Here’s a brilliant example: watch this one-minute film, created in 1944, and scribble down what you see. Show it to others and see what stories they create.

Of the 114 test subjects in the Heider/Simmel study who saw this rudimentary film of crude geometric shapes darting around a box, 113 of them fabricated elaborate stories about what was happening between the protagonist and antagonist. Only one subject said it was just shapes moving around. The test has been repeated many times, and the findings remain the same: Our brains are hardwired to generate stories that create supposed order in our world.

Now that you’ve experienced how your mind is constantly subconsciously producing stories that prompt your behavior, overlay this phenomenon with another fundamental human reaction to stimuli that causes us to tell ourselves lies honestly.

The Fundamental Attribution Error

Remember the last time someone cut you off in traffic? What foul names did you call that driver? Or more importantly, what sort of aspersions did you cast upon their character? Did you judge them as a lousy, inconsiderate neanderthal, someone who obviously has the social grace of a musk ox, and who has probably been a jerk since birth?

What if they were really racing to the hospital because their daughter was lying in the back seat bleeding profusely? Or maybe they just broke up with a significant other, or got word that a loved one had just passed away? Maybe they just had to take a piss really, really bad.

Our propensity to knit narratives out of the most basal stimuli also causes us to make snap judgments called fundamental attribution errors. This describes our propensity to over-value personality-based explanations for an observed behavior of others while under-valuing the actual circumstance that is truly affecting the behavior.

We automatically tell ourselves stories, which are typically inaccurate, unless…

…we are being guided by external stories that are relevant, interesting and authentic.
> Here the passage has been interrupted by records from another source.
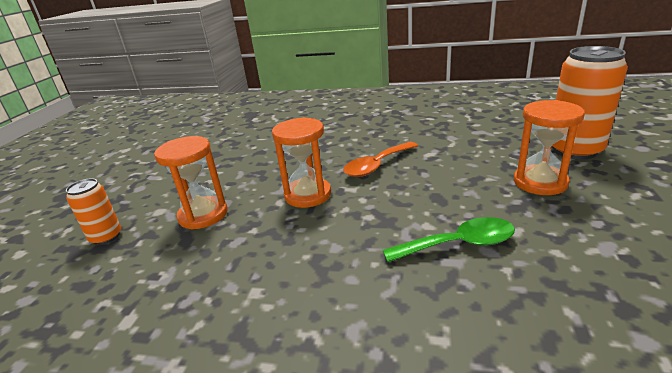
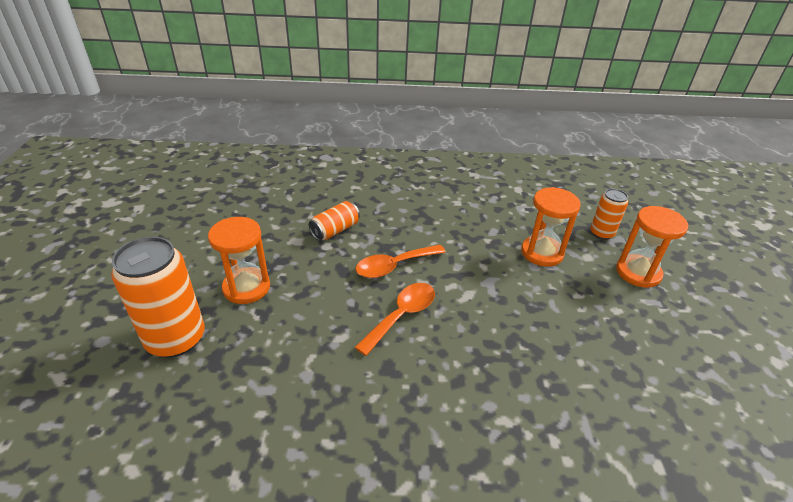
camera: 165 degrees right, 10 degrees up
orange hourglass [272,117,331,208] -> orange hourglass moved to [616,206,688,288]
green spoon [383,217,515,262] -> orange can [309,201,360,241]
none -> orange spoon [356,245,446,278]

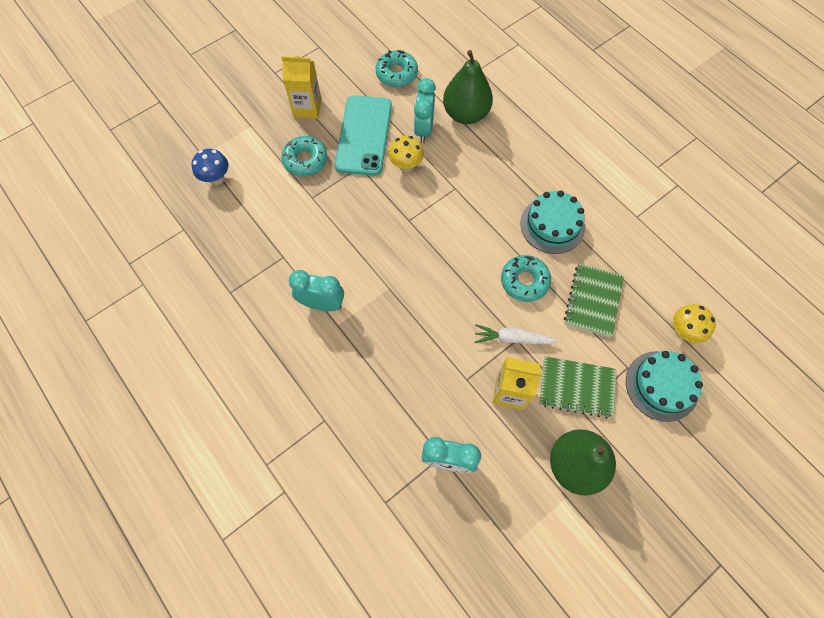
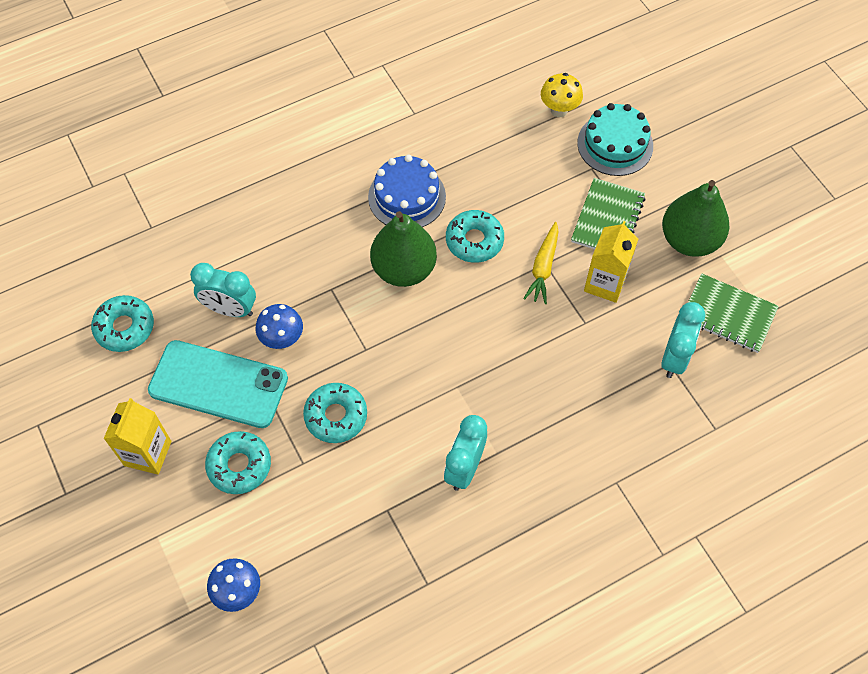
camera: 80 degrees left, 5 degrees down
yellow mushroom [389,136,424,172] -> blue mushroom [256,304,303,349]
green pear [443,50,493,124] -> green pear moved to [370,211,437,287]
white carrot [474,324,558,344] -> yellow carrot [523,222,559,304]
turquoise cake [520,190,585,254] -> blue cake [368,155,446,227]
green notebook [564,263,624,337] -> green notebook moved to [688,274,779,353]
none -> turquoise donut [303,383,367,443]

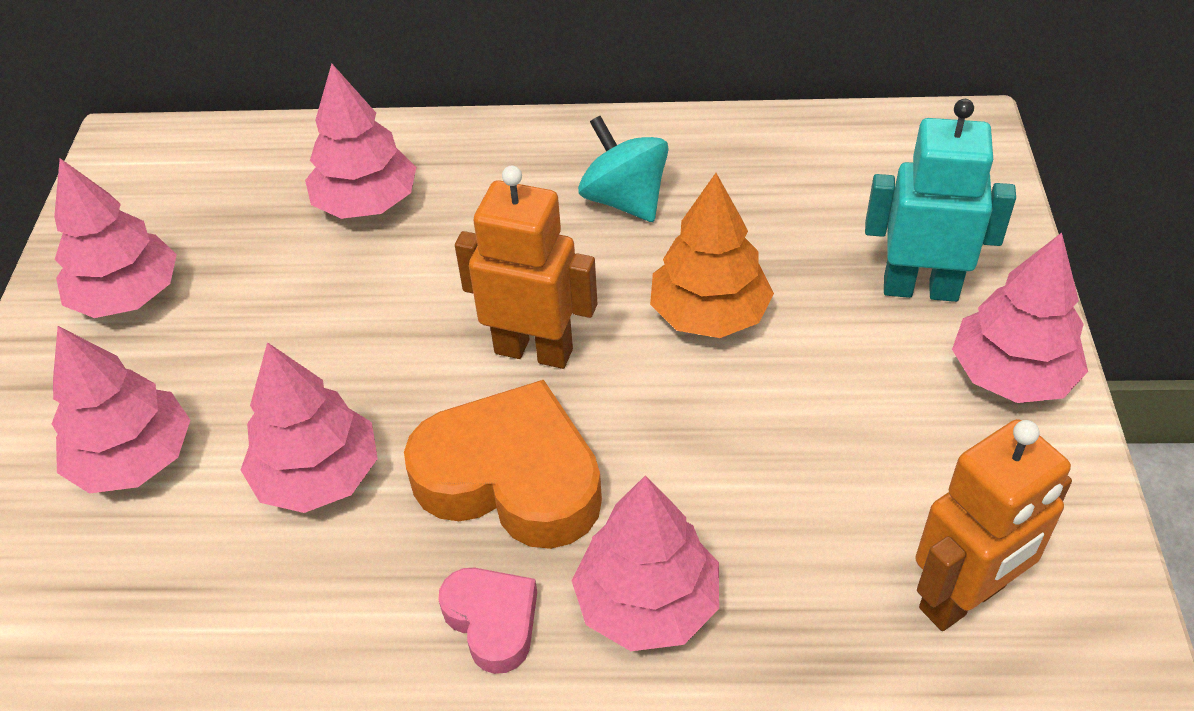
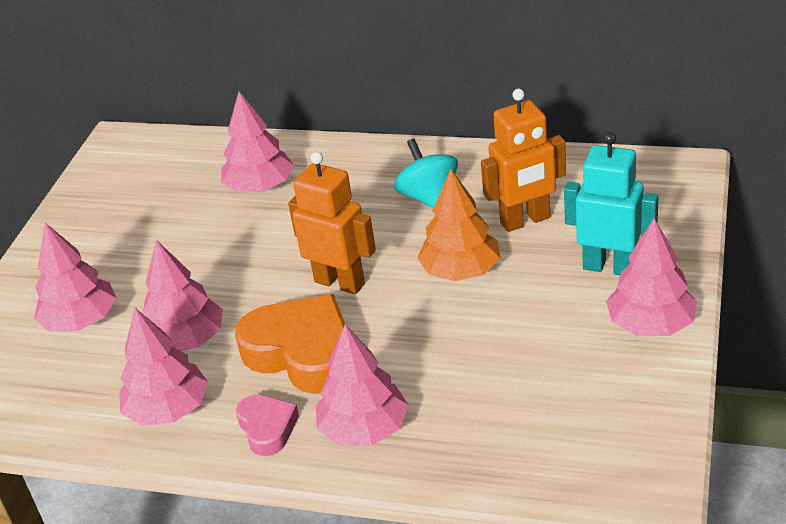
camera: 15 degrees right, 10 degrees down
pink tree [54,158,177,318] -> pink tree moved to [119,308,208,426]
orange robot [915,419,1072,631] -> orange robot moved to [481,89,566,232]

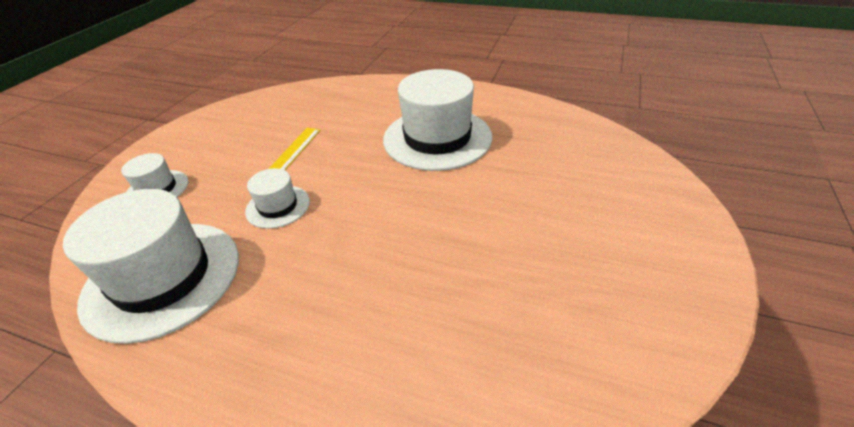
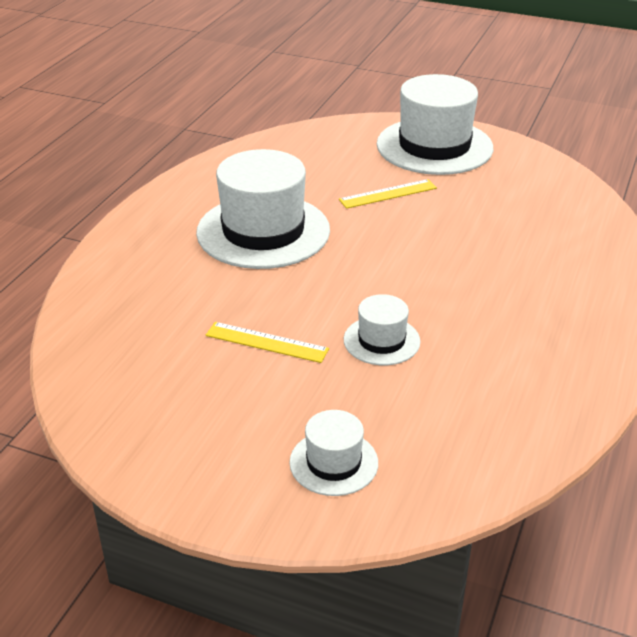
camera: 90 degrees left, 5 degrees down
white hat [63,189,239,344] -> white hat moved to [377,74,493,175]
none -> yellow ruler [339,179,437,209]

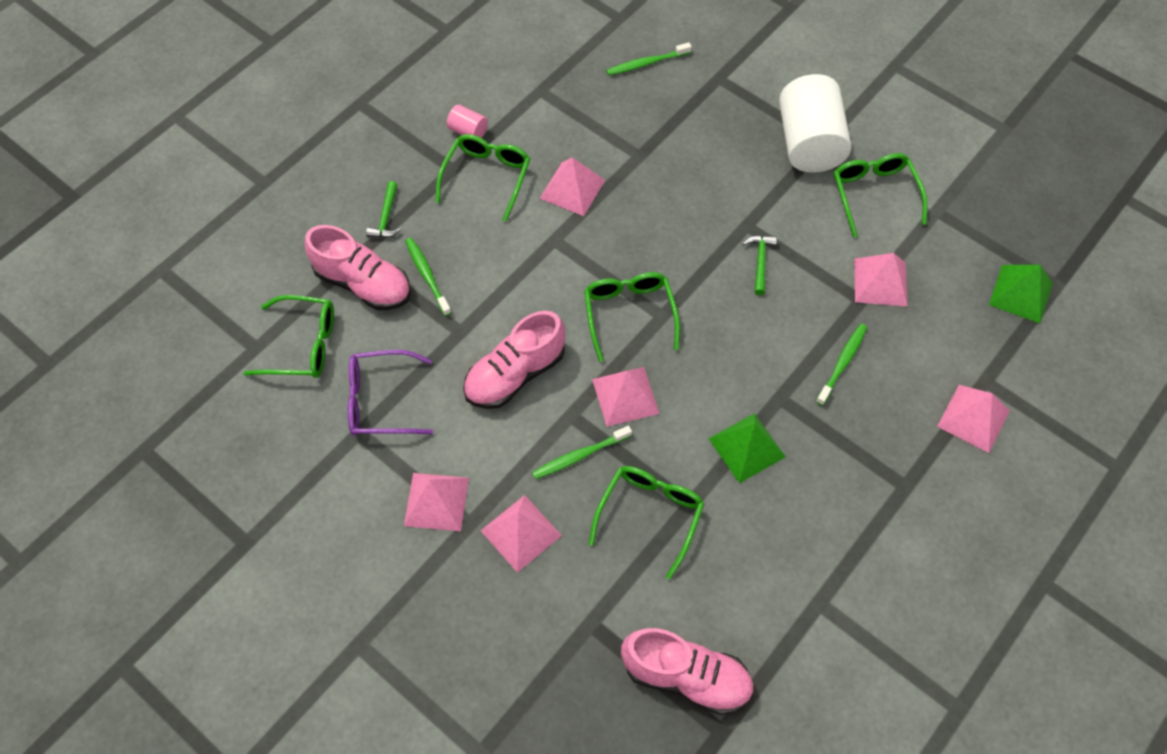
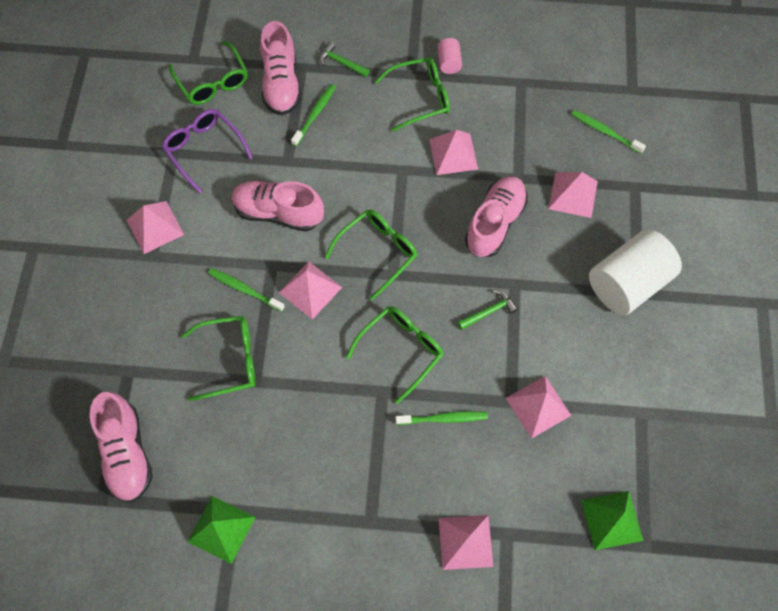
camera: 55 degrees right, 5 degrees up
green hammer [366,181,401,238] -> green hammer turned 60 degrees clockwise [319,42,370,77]
pink pyramid [481,495,562,573] -> pink pyramid moved to [548,172,598,218]
green pyramid [708,413,786,483] -> green pyramid moved to [187,496,255,564]
green glasses [834,153,927,238] -> green glasses moved to [346,306,444,404]
none -> pink shoe [465,176,528,257]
So what stories are you telling about your product, service, cause or company? They better be good, and accurate, because your customers are crafting their own about you as I type. We can’t help it. We’ve survived for thousands of years primarily because we’re expert storytellers. Stories help us make sense of our world, prepare us for danger, and poise us for opportunities. And we’ll make up these stories on the run, whether they’re accurate or not.

This is but one example of how storytelling drives our lives – “because humans live in landscapes of make-believe” –  according to Jonathan Gottschall in his fascinating book, The Storytelling Animal, How Stores Make Us Human.

“Drawing on the latest research in neuroscience, psychology, and evolutionary biology, Gottschall tells us what it means to be a storytelling animal. Did you know that the more absorbed you are in a story, the more it changes your behavior? That all children act out the same kinds of stories, whether they grow up in a slum or a suburb? That people who read more fiction are more empathetic?”

If you want to learn why our brains are so susceptible to storytelling, and how to start to engage people and create the behavior change you’re looking for, The Storytelling Animal is a must addition to your library.